12/18/2007 08:56 pm ET Updated May 25, 2011

"Electability" Surge or Order Effect?

Did the order of questions help create the result that led this morning's story by Susan Page about the new USA Today/Gallup poll? That possibility is worth considering, at least. Here is the headline and relevant text :

Poll: Electability key among Democrats

WASHINGTON — Democratic voters increasingly are focused on nominating the most electable presidential candidate, a USA TODAY/Gallup Poll finds, and Illinois Sen. Barack Obama fares better than New York Sen. Hillary Rodham Clinton against prospective Republican rivals...


In a shift, Democratic voters are almost evenly divided between those who want a nominee who agrees with them on almost all issues and those who want one with the best chance of beating the Republican. Last month, they preferred an ideological match by 3-2.

The full text of the "electability" question is as follows:

5. (Asked of Democrats and independents who lean to the Democratic Party) Which type of candidate would you prefer to see the Democrats nominate for president in 2008; a candidate who agrees with you on almost all of the issues you care about but does not have the best chance of beating the Republican, (or) a candidate who has the best chance of beating the Republican, but who does not agree with you on almost all of the issues you care about?

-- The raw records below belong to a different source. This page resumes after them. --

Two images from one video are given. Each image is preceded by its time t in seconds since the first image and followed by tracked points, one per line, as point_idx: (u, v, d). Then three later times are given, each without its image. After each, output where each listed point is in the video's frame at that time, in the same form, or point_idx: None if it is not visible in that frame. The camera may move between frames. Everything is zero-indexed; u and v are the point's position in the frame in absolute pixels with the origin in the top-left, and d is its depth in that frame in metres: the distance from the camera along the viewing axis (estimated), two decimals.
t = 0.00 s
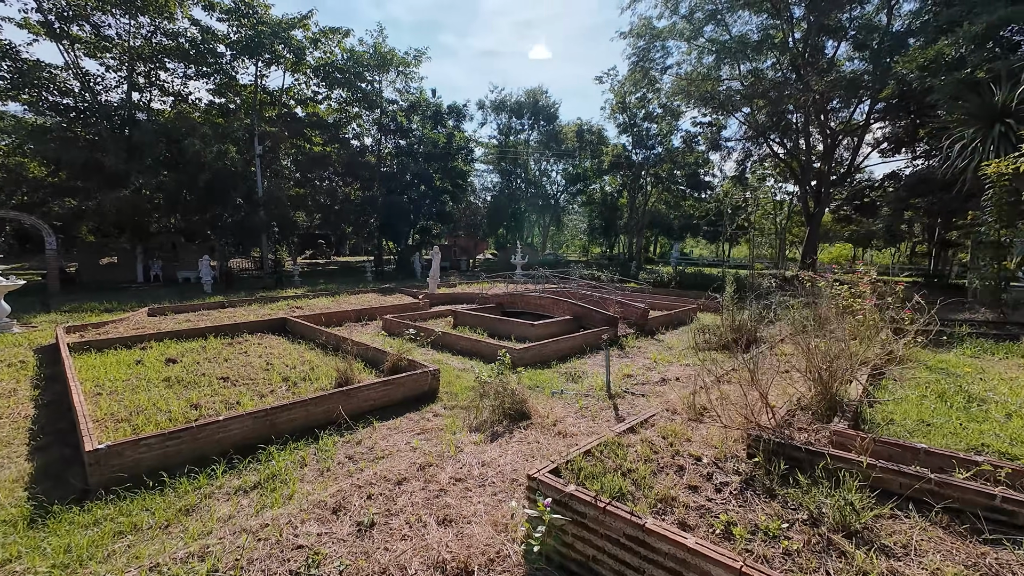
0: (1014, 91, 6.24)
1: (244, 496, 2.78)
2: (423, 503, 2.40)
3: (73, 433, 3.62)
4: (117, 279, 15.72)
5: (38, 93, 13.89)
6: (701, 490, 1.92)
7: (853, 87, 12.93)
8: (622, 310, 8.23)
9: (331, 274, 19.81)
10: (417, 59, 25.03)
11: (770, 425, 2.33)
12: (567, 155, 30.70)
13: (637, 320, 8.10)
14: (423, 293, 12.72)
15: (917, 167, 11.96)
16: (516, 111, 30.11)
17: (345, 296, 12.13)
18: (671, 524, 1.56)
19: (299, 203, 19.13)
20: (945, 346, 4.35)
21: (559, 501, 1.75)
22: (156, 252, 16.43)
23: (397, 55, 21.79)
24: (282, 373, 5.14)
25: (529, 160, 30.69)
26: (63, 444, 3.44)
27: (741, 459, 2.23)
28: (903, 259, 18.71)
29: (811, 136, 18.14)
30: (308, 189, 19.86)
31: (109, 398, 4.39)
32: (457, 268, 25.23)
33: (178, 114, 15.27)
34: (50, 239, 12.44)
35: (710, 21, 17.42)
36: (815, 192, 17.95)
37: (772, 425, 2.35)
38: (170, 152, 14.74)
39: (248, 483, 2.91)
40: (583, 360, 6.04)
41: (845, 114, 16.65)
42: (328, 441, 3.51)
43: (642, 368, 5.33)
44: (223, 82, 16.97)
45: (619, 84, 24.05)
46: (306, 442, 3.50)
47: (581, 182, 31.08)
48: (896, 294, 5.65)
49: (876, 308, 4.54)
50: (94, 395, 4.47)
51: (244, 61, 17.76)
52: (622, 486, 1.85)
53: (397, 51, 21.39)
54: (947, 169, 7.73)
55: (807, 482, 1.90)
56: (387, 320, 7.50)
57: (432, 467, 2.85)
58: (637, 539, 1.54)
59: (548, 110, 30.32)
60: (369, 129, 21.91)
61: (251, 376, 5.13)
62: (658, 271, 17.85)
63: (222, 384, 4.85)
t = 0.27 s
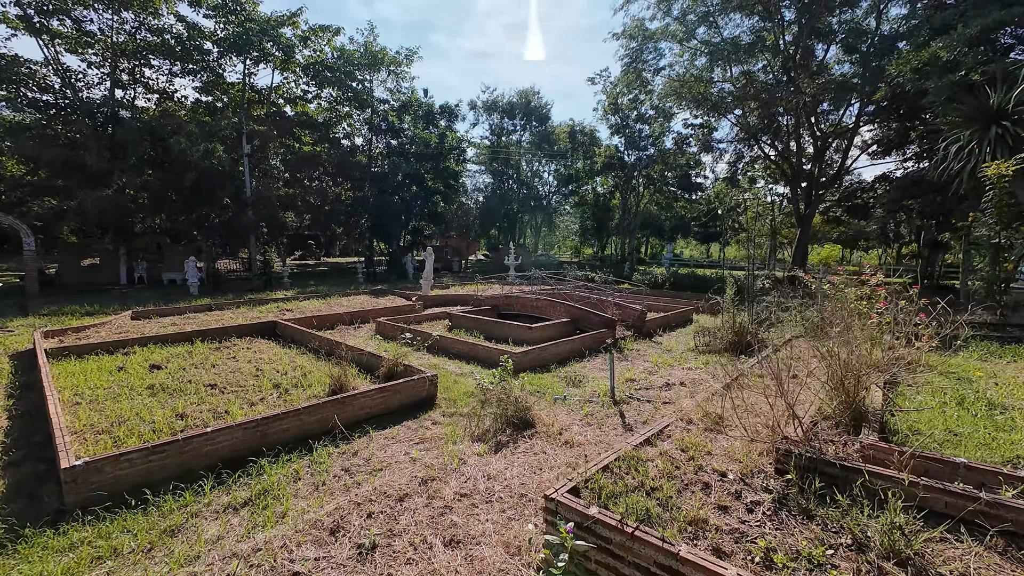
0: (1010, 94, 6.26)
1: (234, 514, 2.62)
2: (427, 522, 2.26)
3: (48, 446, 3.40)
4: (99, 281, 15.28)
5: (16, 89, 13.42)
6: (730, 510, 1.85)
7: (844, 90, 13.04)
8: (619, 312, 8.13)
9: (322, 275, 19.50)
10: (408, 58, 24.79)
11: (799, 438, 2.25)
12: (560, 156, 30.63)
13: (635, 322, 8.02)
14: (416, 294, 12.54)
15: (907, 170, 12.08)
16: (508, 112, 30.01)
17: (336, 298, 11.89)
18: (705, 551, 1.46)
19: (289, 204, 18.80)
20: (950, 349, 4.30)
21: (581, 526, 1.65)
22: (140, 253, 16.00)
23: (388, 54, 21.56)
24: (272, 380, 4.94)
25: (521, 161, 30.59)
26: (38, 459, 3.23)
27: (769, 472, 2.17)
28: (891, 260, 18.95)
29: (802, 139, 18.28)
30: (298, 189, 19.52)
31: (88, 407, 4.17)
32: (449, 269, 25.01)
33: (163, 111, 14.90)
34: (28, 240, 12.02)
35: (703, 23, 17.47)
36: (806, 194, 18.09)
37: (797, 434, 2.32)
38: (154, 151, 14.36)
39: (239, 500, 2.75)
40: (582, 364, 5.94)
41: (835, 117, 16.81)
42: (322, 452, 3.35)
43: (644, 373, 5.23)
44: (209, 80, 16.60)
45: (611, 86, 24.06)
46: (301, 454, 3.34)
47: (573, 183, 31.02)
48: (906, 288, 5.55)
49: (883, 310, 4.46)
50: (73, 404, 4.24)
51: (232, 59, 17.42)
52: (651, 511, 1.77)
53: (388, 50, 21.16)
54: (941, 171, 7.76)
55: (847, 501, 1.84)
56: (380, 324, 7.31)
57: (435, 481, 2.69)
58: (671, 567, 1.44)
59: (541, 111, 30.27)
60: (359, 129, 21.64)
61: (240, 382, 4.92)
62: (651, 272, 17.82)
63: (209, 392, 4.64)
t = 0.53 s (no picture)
0: (1008, 96, 6.30)
1: (236, 527, 2.49)
2: (443, 535, 2.15)
3: (34, 456, 3.23)
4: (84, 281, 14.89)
5: None
6: (774, 523, 1.88)
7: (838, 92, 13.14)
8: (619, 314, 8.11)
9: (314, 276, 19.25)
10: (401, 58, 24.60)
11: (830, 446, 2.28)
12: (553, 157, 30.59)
13: (636, 323, 7.97)
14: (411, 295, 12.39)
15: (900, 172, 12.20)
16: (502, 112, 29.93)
17: (330, 299, 11.68)
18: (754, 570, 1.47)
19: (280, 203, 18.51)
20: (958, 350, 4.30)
21: (622, 542, 1.64)
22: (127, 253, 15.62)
23: (381, 53, 21.37)
24: (269, 384, 4.78)
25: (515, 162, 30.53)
26: (23, 470, 3.06)
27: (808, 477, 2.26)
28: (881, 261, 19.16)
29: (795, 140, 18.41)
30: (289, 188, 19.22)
31: (76, 414, 3.99)
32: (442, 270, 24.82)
33: (151, 109, 14.58)
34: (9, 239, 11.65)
35: (697, 25, 17.54)
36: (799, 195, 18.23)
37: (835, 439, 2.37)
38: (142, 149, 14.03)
39: (240, 512, 2.61)
40: (585, 366, 5.87)
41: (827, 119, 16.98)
42: (325, 460, 3.21)
43: (650, 375, 5.17)
44: (199, 77, 16.29)
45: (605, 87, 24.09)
46: (303, 461, 3.22)
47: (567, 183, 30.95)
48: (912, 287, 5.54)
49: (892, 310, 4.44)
50: (59, 411, 4.05)
51: (222, 56, 17.10)
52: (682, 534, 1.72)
53: (381, 49, 20.96)
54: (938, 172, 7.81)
55: (898, 513, 1.89)
56: (377, 325, 7.17)
57: (448, 491, 2.58)
58: None
59: (534, 112, 30.23)
60: (351, 128, 21.40)
61: (235, 387, 4.76)
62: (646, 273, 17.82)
63: (203, 397, 4.47)
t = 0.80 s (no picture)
0: (1009, 98, 6.34)
1: (246, 539, 2.39)
2: (468, 547, 2.07)
3: (29, 465, 3.10)
4: (73, 282, 14.56)
5: None
6: (826, 535, 1.91)
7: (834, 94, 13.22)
8: (621, 315, 8.10)
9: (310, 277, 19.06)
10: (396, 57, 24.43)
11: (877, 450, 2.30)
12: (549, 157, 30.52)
13: (638, 324, 7.94)
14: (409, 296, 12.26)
15: (895, 173, 12.30)
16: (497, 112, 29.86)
17: (326, 300, 11.52)
18: None
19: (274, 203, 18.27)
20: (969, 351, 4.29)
21: (672, 557, 1.68)
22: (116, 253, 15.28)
23: (375, 52, 21.19)
24: (272, 388, 4.65)
25: (510, 162, 30.44)
26: (18, 480, 2.93)
27: (856, 489, 2.26)
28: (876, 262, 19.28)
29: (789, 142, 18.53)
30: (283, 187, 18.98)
31: (71, 420, 3.85)
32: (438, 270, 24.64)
33: (142, 106, 14.29)
34: None
35: (693, 26, 17.56)
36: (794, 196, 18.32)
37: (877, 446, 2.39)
38: (133, 147, 13.75)
39: (250, 523, 2.51)
40: (592, 368, 5.80)
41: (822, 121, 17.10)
42: (334, 468, 3.11)
43: (659, 377, 5.11)
44: (190, 75, 16.01)
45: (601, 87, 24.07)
46: (313, 468, 3.12)
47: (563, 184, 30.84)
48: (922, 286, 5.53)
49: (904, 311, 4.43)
50: (54, 417, 3.90)
51: (214, 53, 16.83)
52: (730, 546, 1.75)
53: (375, 48, 20.78)
54: (939, 174, 7.84)
55: (956, 525, 1.89)
56: (377, 326, 7.05)
57: (468, 499, 2.49)
58: None
59: (529, 112, 30.17)
60: (345, 128, 21.20)
61: (236, 390, 4.63)
62: (644, 274, 17.84)
63: (202, 402, 4.32)
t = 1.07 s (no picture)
0: (1015, 99, 6.33)
1: (261, 551, 2.29)
2: (496, 561, 2.00)
3: (29, 473, 2.99)
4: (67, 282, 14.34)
5: None
6: (885, 551, 1.86)
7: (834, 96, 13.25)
8: (626, 316, 8.05)
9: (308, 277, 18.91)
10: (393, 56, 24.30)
11: (923, 460, 2.26)
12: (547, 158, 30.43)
13: (644, 325, 7.88)
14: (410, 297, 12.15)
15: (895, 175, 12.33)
16: (494, 112, 29.79)
17: (326, 301, 11.40)
18: None
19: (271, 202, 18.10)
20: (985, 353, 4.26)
21: None
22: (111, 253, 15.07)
23: (373, 51, 21.06)
24: (277, 391, 4.54)
25: (508, 162, 30.36)
26: (17, 490, 2.82)
27: (909, 504, 2.18)
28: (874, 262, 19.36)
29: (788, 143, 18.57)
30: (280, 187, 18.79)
31: (70, 425, 3.72)
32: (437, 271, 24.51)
33: (137, 104, 14.09)
34: None
35: (692, 27, 17.57)
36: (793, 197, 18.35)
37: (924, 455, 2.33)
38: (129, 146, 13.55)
39: (262, 534, 2.41)
40: (600, 371, 5.73)
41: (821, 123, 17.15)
42: (345, 476, 3.01)
43: (669, 379, 5.05)
44: (186, 73, 15.81)
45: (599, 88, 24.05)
46: (324, 476, 3.02)
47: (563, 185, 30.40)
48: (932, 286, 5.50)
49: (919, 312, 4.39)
50: (53, 422, 3.78)
51: (210, 52, 16.65)
52: (783, 565, 1.75)
53: (373, 47, 20.65)
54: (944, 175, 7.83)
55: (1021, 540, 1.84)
56: (380, 328, 6.95)
57: (491, 509, 2.41)
58: None
59: (527, 112, 30.11)
60: (343, 127, 21.05)
61: (239, 394, 4.52)
62: (644, 275, 17.84)
63: (205, 406, 4.21)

In November, Democrats preferred the better-on-the-issues candidate by a 58% to 36% margin, but that margin faded considerably (49% to 45%) on the survey conducted this week.

One concern I have with this sort of measure is that is forces a choice that most real voters have not considered (or at least, have not considered in those terms). Consider this question from the just released Diageo/Hotline survey on which "winning the general election" ranks last:

I'm going to read you a list of traits people might look for in a presidential candidate. Please tell me which candidate for president to have? [Result among Democrats/Democratic leaners]

50% Will lead the country in a new direction

22% Has the experience necessary to be president

17% Is an inspirational leader

4% Has the best chance of winning the general election

11% (All of the above/none/not sure)

At very least, the Diageo/Hotline results provide different perspective on just how important "electability" is to Democrats nationally. However, they do not explain why preference for the electable candidate went up by nine points in a month on the USA Today/Gallup question. For that we need to consider question order.

In both the November and December Gallup surveys, the issues-vs-electability question was preceded by presidential candidate favorable ratings and (for Democrats) a trial-heat question featuring the entire Democratic field and another featuring just Clinton and Obama. In November, the issues-vs-electability question immediately followed the Obama-Clinton matchup, but in the survey this week, a new question came in between:

4. (Asked of Democrats and independents who lean to the Democratic Party) If you had to choose, would you rather see the Democrats nominate someone for president in 2008 who is very conservative, conservative, moderate, liberal, (or) very liberal?

30% liberal/very liberal

48% moderate

19% conservative/very conservative

Could a question tossing out the terms "liberal" and "conservative" -- particularly given that two-thirds of Democrats say they prefer a "moderate" or "conservative" candidate -- have primed the importance of selecting a candidate with "the best chance of beating the Republican" enough to increase preference for such a candidate? I submit that it may have done just that. The fact that preference for a "liberal" candidate is six points lower than the percentage of Democrats that consider themselves "liberal" provides some support for that argument.

As always, we cannot know for certain without a "split sample" experiment that tests both versions (with and without the ideological preference preceding the "issues-vs-electability" question) on the same survey. However, we ought to consider the possibility that the apparent surge in desire for an electable candidate among Democrats is just a question order effect.